Neural Ray-Tracing: Learning Surfaces and Reflectance for Relighting and View Synthesis

Abstract

Recent neural rendering methods have demonstrated accurate view interpolation by predicting volumetric density and color with a neural network. Although such volumetric representations can be supervised on static and dynamic scenes, existing methods implicitly bake the scene’s light transport into a single neural network, which includes surface modeling, bidirectional scattering distribution functions (BSDFs), and indirect lighting effects. In contrast to traditional rendering pipelines, this prohibits changing surface reflectance, illumination, or composing objects to produce new scenes.
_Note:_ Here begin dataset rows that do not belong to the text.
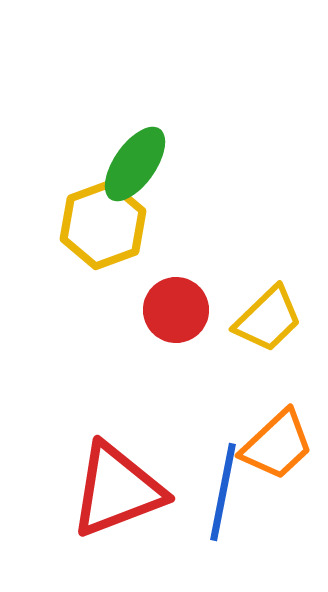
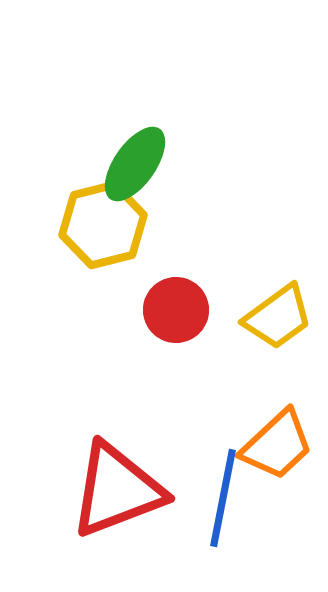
yellow hexagon: rotated 6 degrees clockwise
yellow trapezoid: moved 10 px right, 2 px up; rotated 8 degrees clockwise
blue line: moved 6 px down
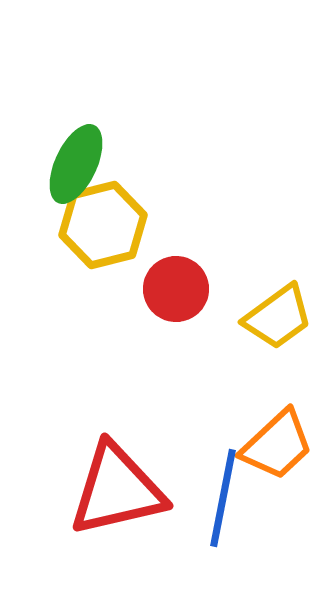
green ellipse: moved 59 px left; rotated 10 degrees counterclockwise
red circle: moved 21 px up
red triangle: rotated 8 degrees clockwise
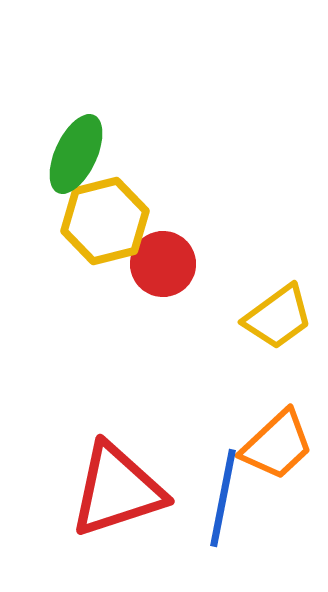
green ellipse: moved 10 px up
yellow hexagon: moved 2 px right, 4 px up
red circle: moved 13 px left, 25 px up
red triangle: rotated 5 degrees counterclockwise
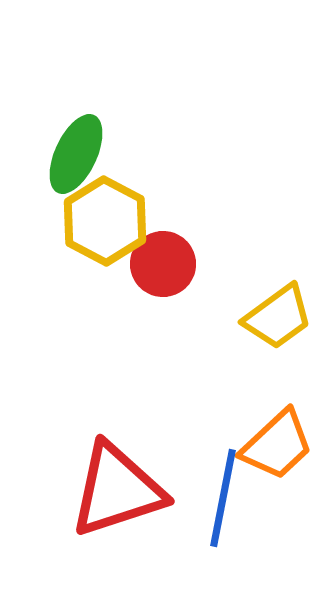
yellow hexagon: rotated 18 degrees counterclockwise
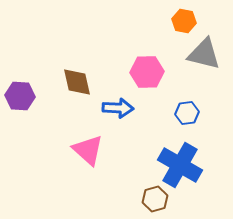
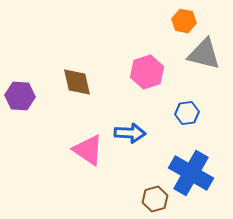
pink hexagon: rotated 16 degrees counterclockwise
blue arrow: moved 12 px right, 25 px down
pink triangle: rotated 8 degrees counterclockwise
blue cross: moved 11 px right, 8 px down
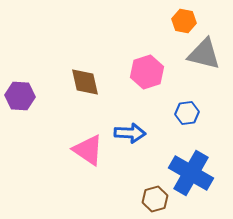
brown diamond: moved 8 px right
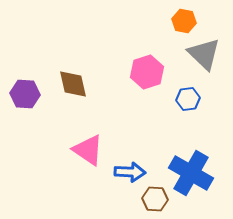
gray triangle: rotated 30 degrees clockwise
brown diamond: moved 12 px left, 2 px down
purple hexagon: moved 5 px right, 2 px up
blue hexagon: moved 1 px right, 14 px up
blue arrow: moved 39 px down
brown hexagon: rotated 20 degrees clockwise
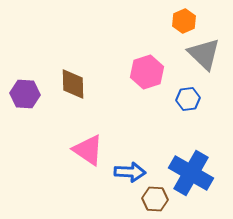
orange hexagon: rotated 25 degrees clockwise
brown diamond: rotated 12 degrees clockwise
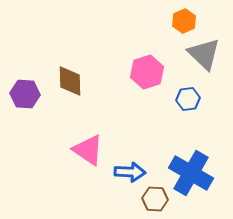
brown diamond: moved 3 px left, 3 px up
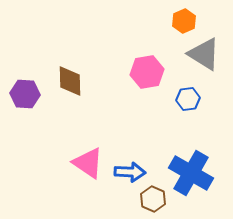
gray triangle: rotated 12 degrees counterclockwise
pink hexagon: rotated 8 degrees clockwise
pink triangle: moved 13 px down
brown hexagon: moved 2 px left; rotated 20 degrees clockwise
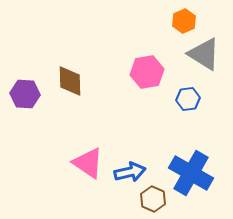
blue arrow: rotated 16 degrees counterclockwise
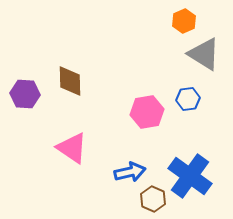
pink hexagon: moved 40 px down
pink triangle: moved 16 px left, 15 px up
blue cross: moved 1 px left, 3 px down; rotated 6 degrees clockwise
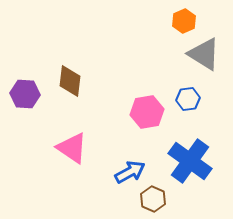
brown diamond: rotated 8 degrees clockwise
blue arrow: rotated 16 degrees counterclockwise
blue cross: moved 15 px up
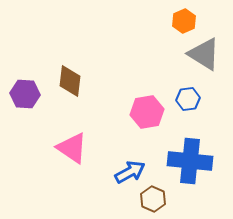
blue cross: rotated 30 degrees counterclockwise
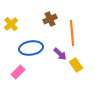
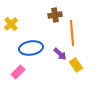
brown cross: moved 5 px right, 4 px up; rotated 16 degrees clockwise
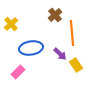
brown cross: rotated 32 degrees counterclockwise
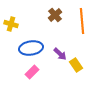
yellow cross: rotated 32 degrees counterclockwise
orange line: moved 10 px right, 12 px up
pink rectangle: moved 14 px right
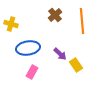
blue ellipse: moved 3 px left
pink rectangle: rotated 16 degrees counterclockwise
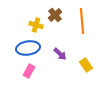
yellow cross: moved 25 px right, 1 px down
yellow rectangle: moved 10 px right
pink rectangle: moved 3 px left, 1 px up
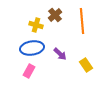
blue ellipse: moved 4 px right
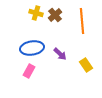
yellow cross: moved 12 px up
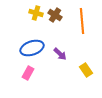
brown cross: rotated 16 degrees counterclockwise
blue ellipse: rotated 10 degrees counterclockwise
yellow rectangle: moved 5 px down
pink rectangle: moved 1 px left, 2 px down
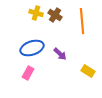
yellow rectangle: moved 2 px right, 1 px down; rotated 24 degrees counterclockwise
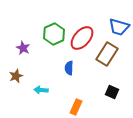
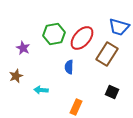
green hexagon: rotated 15 degrees clockwise
blue semicircle: moved 1 px up
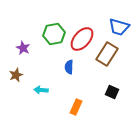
red ellipse: moved 1 px down
brown star: moved 1 px up
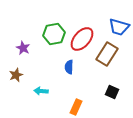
cyan arrow: moved 1 px down
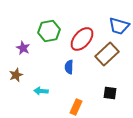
blue trapezoid: moved 1 px up
green hexagon: moved 5 px left, 3 px up
brown rectangle: rotated 15 degrees clockwise
black square: moved 2 px left, 1 px down; rotated 16 degrees counterclockwise
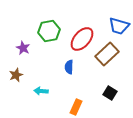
black square: rotated 24 degrees clockwise
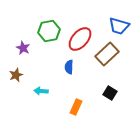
red ellipse: moved 2 px left
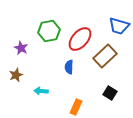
purple star: moved 2 px left
brown rectangle: moved 2 px left, 2 px down
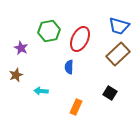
red ellipse: rotated 15 degrees counterclockwise
brown rectangle: moved 13 px right, 2 px up
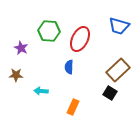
green hexagon: rotated 15 degrees clockwise
brown rectangle: moved 16 px down
brown star: rotated 24 degrees clockwise
orange rectangle: moved 3 px left
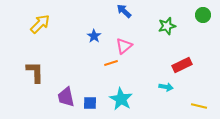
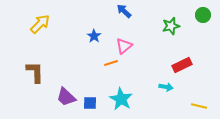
green star: moved 4 px right
purple trapezoid: rotated 35 degrees counterclockwise
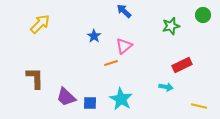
brown L-shape: moved 6 px down
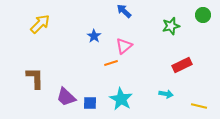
cyan arrow: moved 7 px down
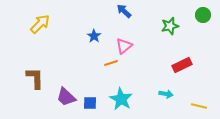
green star: moved 1 px left
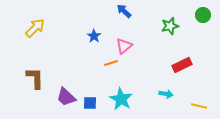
yellow arrow: moved 5 px left, 4 px down
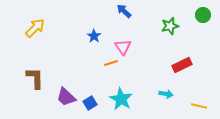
pink triangle: moved 1 px left, 1 px down; rotated 24 degrees counterclockwise
blue square: rotated 32 degrees counterclockwise
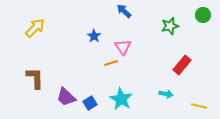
red rectangle: rotated 24 degrees counterclockwise
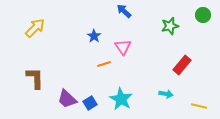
orange line: moved 7 px left, 1 px down
purple trapezoid: moved 1 px right, 2 px down
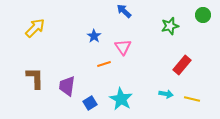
purple trapezoid: moved 13 px up; rotated 55 degrees clockwise
yellow line: moved 7 px left, 7 px up
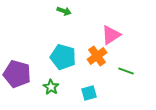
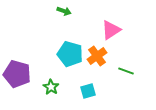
pink triangle: moved 5 px up
cyan pentagon: moved 7 px right, 3 px up
cyan square: moved 1 px left, 2 px up
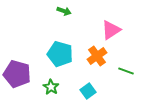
cyan pentagon: moved 10 px left
cyan square: rotated 21 degrees counterclockwise
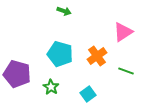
pink triangle: moved 12 px right, 2 px down
cyan square: moved 3 px down
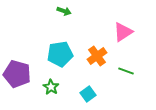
cyan pentagon: rotated 25 degrees counterclockwise
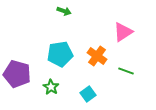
orange cross: rotated 18 degrees counterclockwise
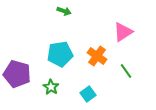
green line: rotated 35 degrees clockwise
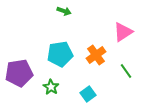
orange cross: moved 1 px left, 1 px up; rotated 18 degrees clockwise
purple pentagon: moved 2 px right, 1 px up; rotated 24 degrees counterclockwise
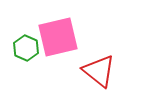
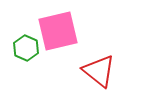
pink square: moved 6 px up
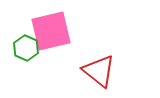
pink square: moved 7 px left
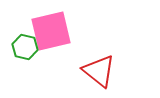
green hexagon: moved 1 px left, 1 px up; rotated 10 degrees counterclockwise
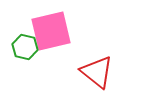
red triangle: moved 2 px left, 1 px down
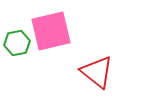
green hexagon: moved 8 px left, 4 px up; rotated 25 degrees counterclockwise
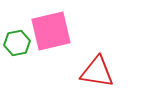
red triangle: rotated 30 degrees counterclockwise
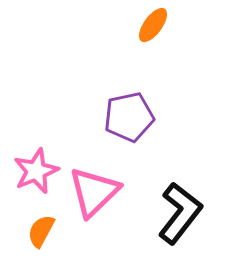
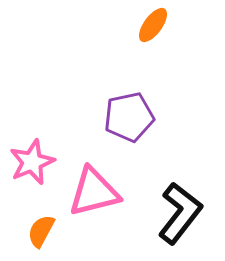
pink star: moved 4 px left, 9 px up
pink triangle: rotated 30 degrees clockwise
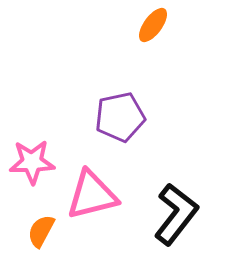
purple pentagon: moved 9 px left
pink star: rotated 21 degrees clockwise
pink triangle: moved 2 px left, 3 px down
black L-shape: moved 4 px left, 1 px down
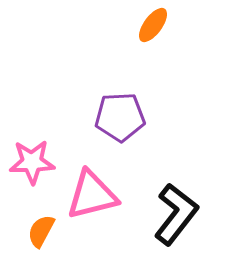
purple pentagon: rotated 9 degrees clockwise
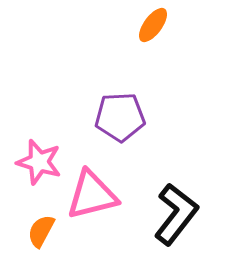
pink star: moved 7 px right; rotated 18 degrees clockwise
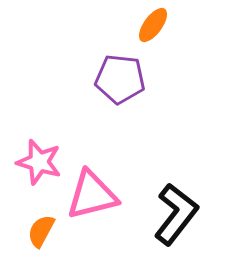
purple pentagon: moved 38 px up; rotated 9 degrees clockwise
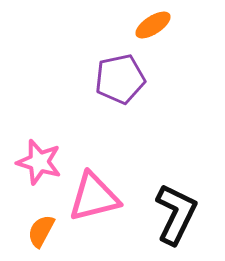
orange ellipse: rotated 21 degrees clockwise
purple pentagon: rotated 18 degrees counterclockwise
pink triangle: moved 2 px right, 2 px down
black L-shape: rotated 12 degrees counterclockwise
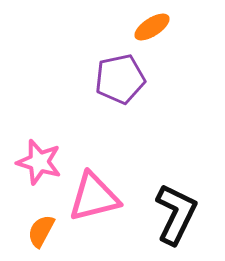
orange ellipse: moved 1 px left, 2 px down
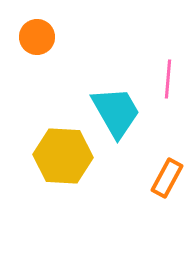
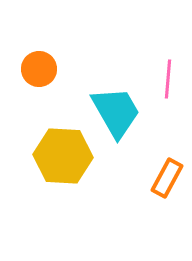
orange circle: moved 2 px right, 32 px down
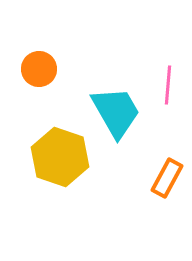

In this work, we explicitly model the light transport between scene surfaces and rely on traditional integration schemes and the rendering equation to reconstruct a scene. The proposed method allows BSDF recovery with unknown lighting conditions and classic light integration approaches such as path tracing. By learning decomposed transport with surface representations which are well established in conventional rendering methods, our method naturally facilitates editing shape, reflectance, lighting and scene composition. The method outperforms NeRV for relighting under known lighting conditions, and produces realistic reconstructions for relit and edited scenes. We validate the proposed approach for scene editing, relighting and reflectance estimation learned from synthetic and captured views on a subset of NeRV’s datasets, and perform qualitative comparisons on the DTU and NeRF dataset.